Task directions =>
Determine which lines of the records include the word "events", and copy them.

Input for this task =>
▬▬▬▬▬▬▬▬▬▬
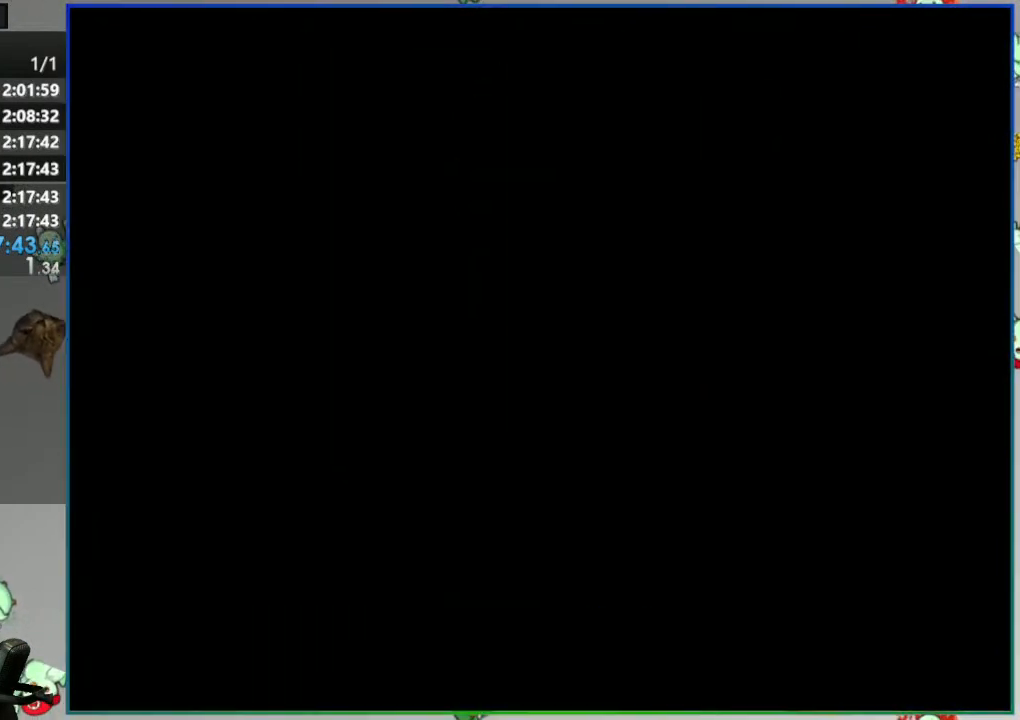
{"buttons": [], "events": []}
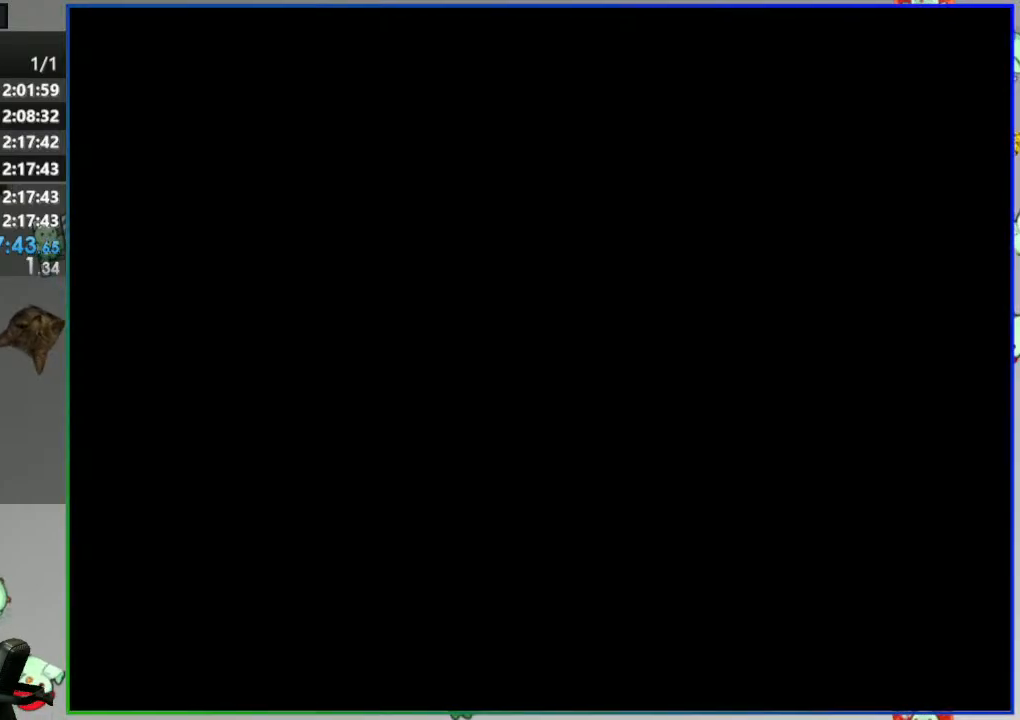
{"buttons": [], "events": []}
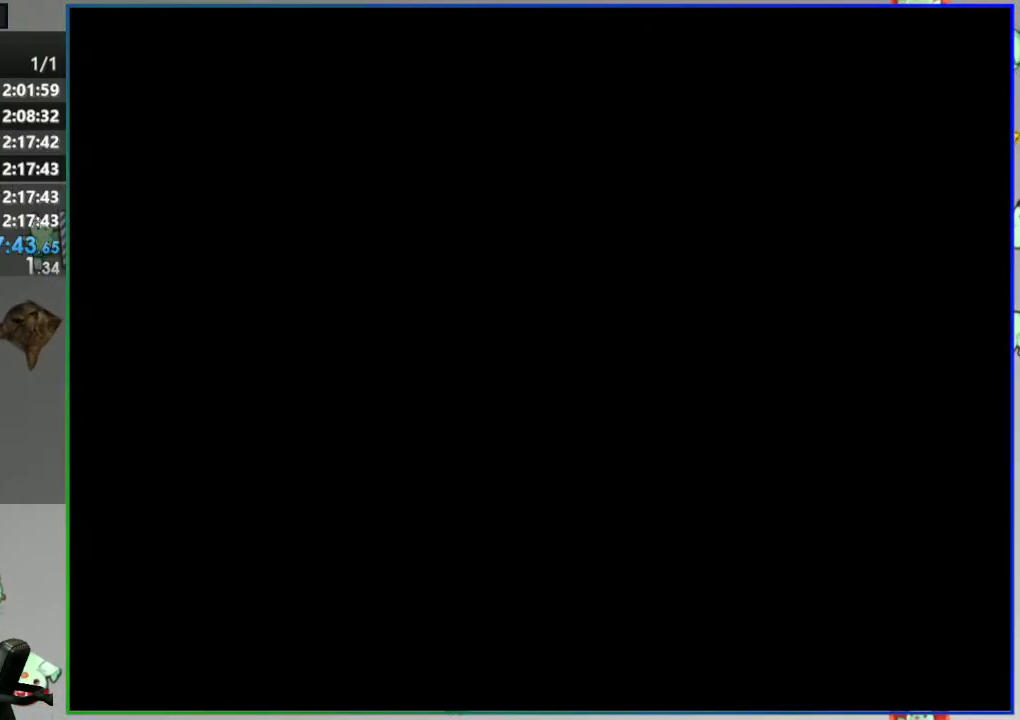
{"buttons": ["Y"], "events": [[333, "Y", "down"]]}
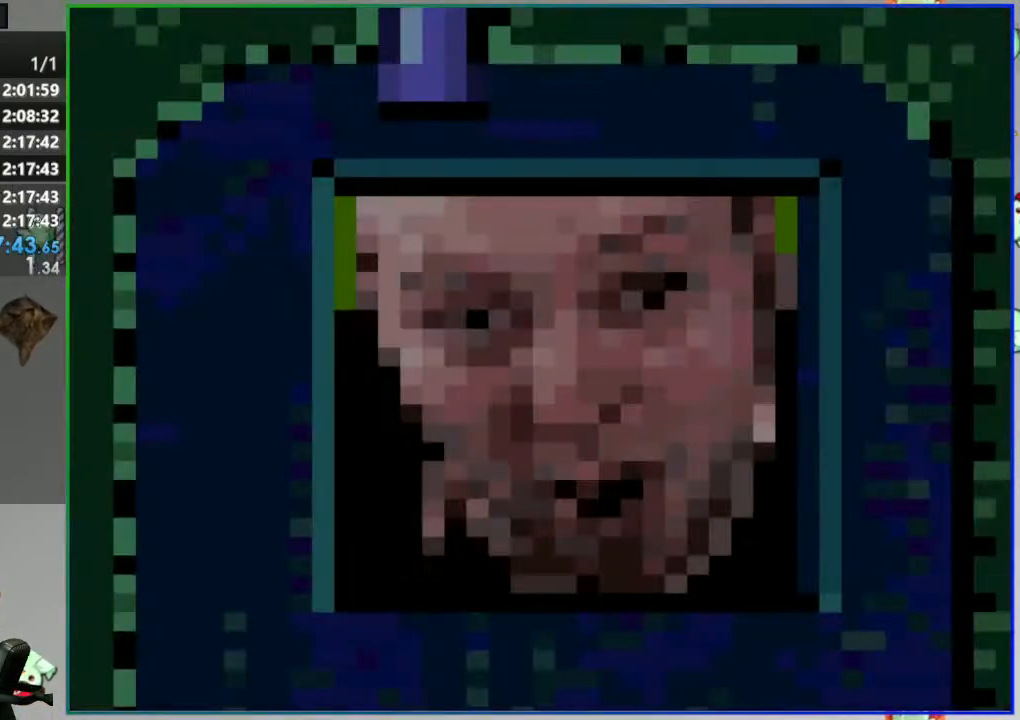
{"buttons": ["Y"], "events": []}
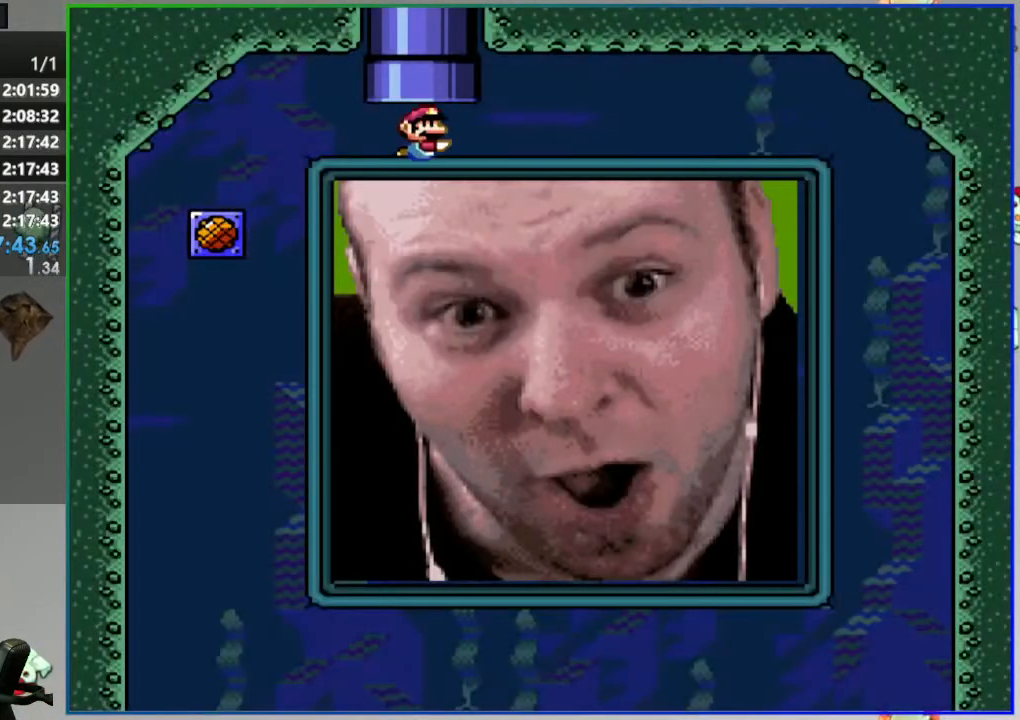
{"buttons": ["DPAD_LEFT"], "events": [[183, "Y", "up"], [433, "DPAD_LEFT", "down"]]}
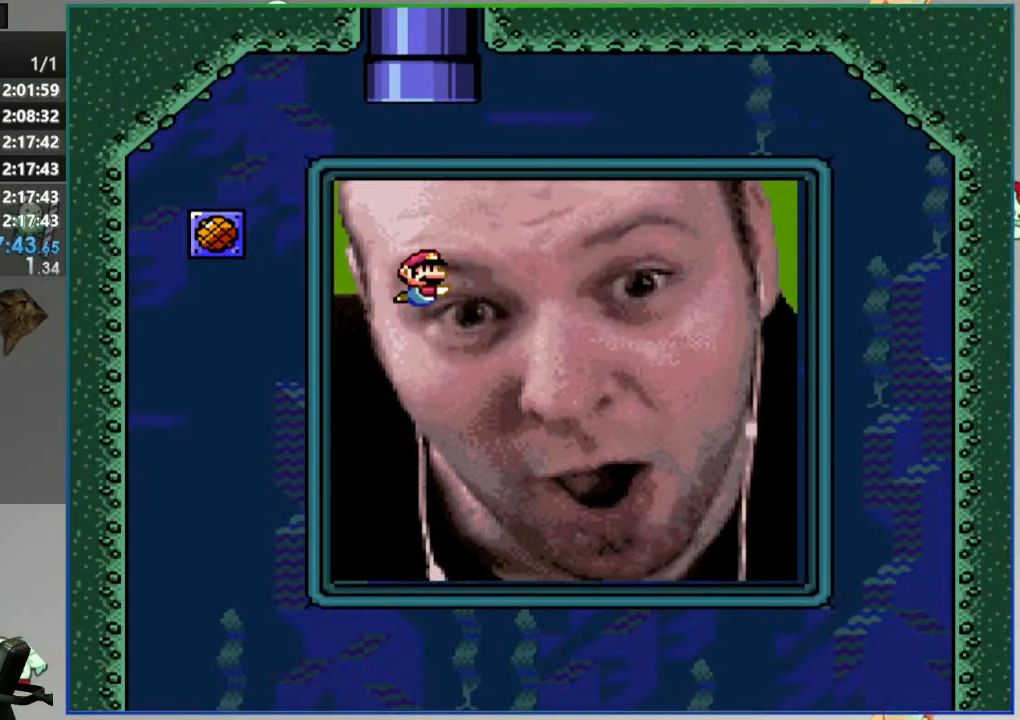
{"buttons": ["DPAD_LEFT"]}
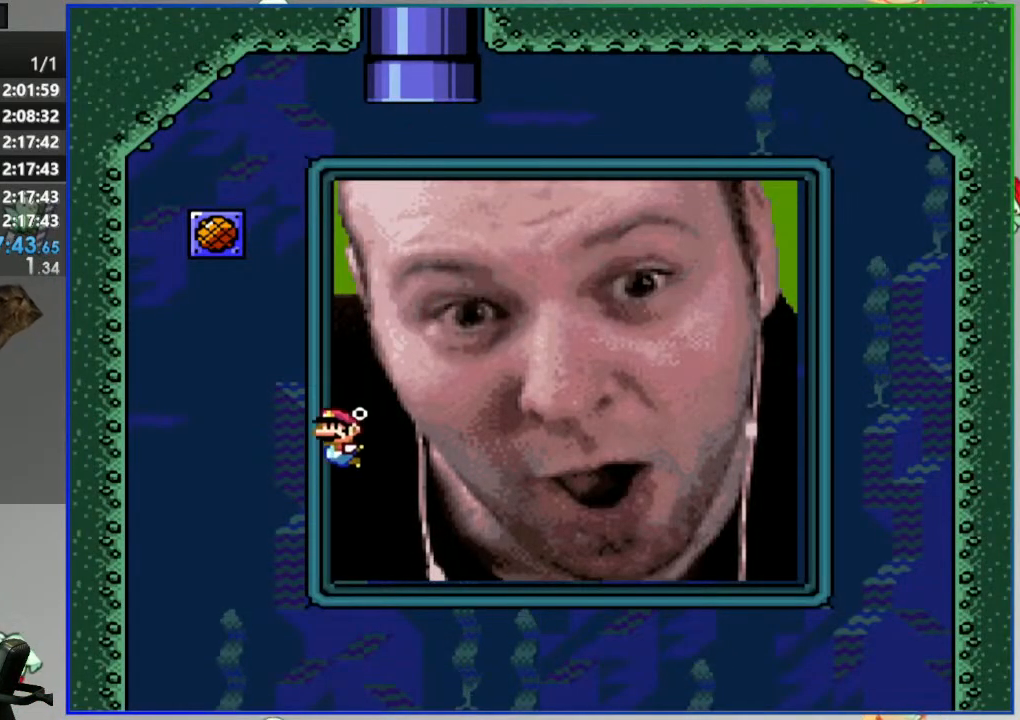
{"buttons": ["B"], "events": [[183, "DPAD_LEFT", "up"], [333, "DPAD_LEFT", "down"], [433, "B", "down"], [467, "DPAD_LEFT", "up"]]}
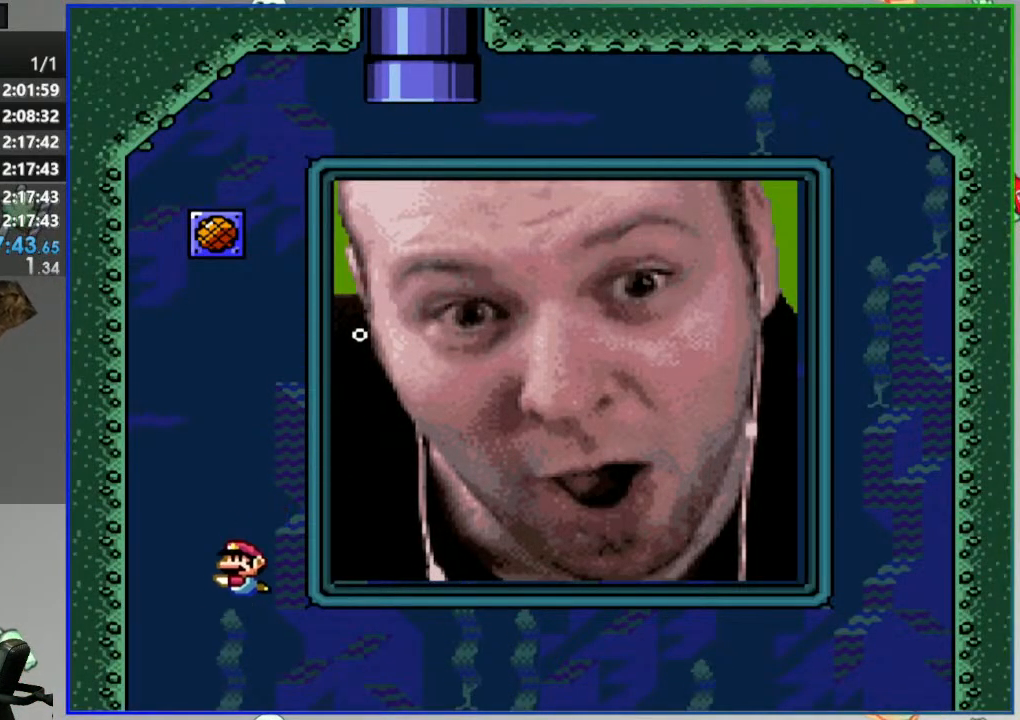
{"buttons": ["B", "DPAD_UP"], "events": [[17, "B", "up"], [100, "B", "down"], [167, "B", "up"], [267, "B", "down"], [317, "DPAD_UP", "down"], [350, "B", "up"], [433, "B", "down"]]}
▬▬▬▬▬▬▬▬▬▬
Solved problem =>
{"buttons": [], "events": []}
{"buttons": [], "events": []}
{"buttons": ["Y"], "events": [[333, "Y", "down"]]}
{"buttons": ["Y"], "events": []}
{"buttons": ["DPAD_LEFT"], "events": [[183, "Y", "up"], [433, "DPAD_LEFT", "down"]]}
{"buttons": ["B"], "events": [[183, "DPAD_LEFT", "up"], [333, "DPAD_LEFT", "down"], [433, "B", "down"], [467, "DPAD_LEFT", "up"]]}
{"buttons": ["B", "DPAD_UP"], "events": [[17, "B", "up"], [100, "B", "down"], [167, "B", "up"], [267, "B", "down"], [317, "DPAD_UP", "down"], [350, "B", "up"], [433, "B", "down"]]}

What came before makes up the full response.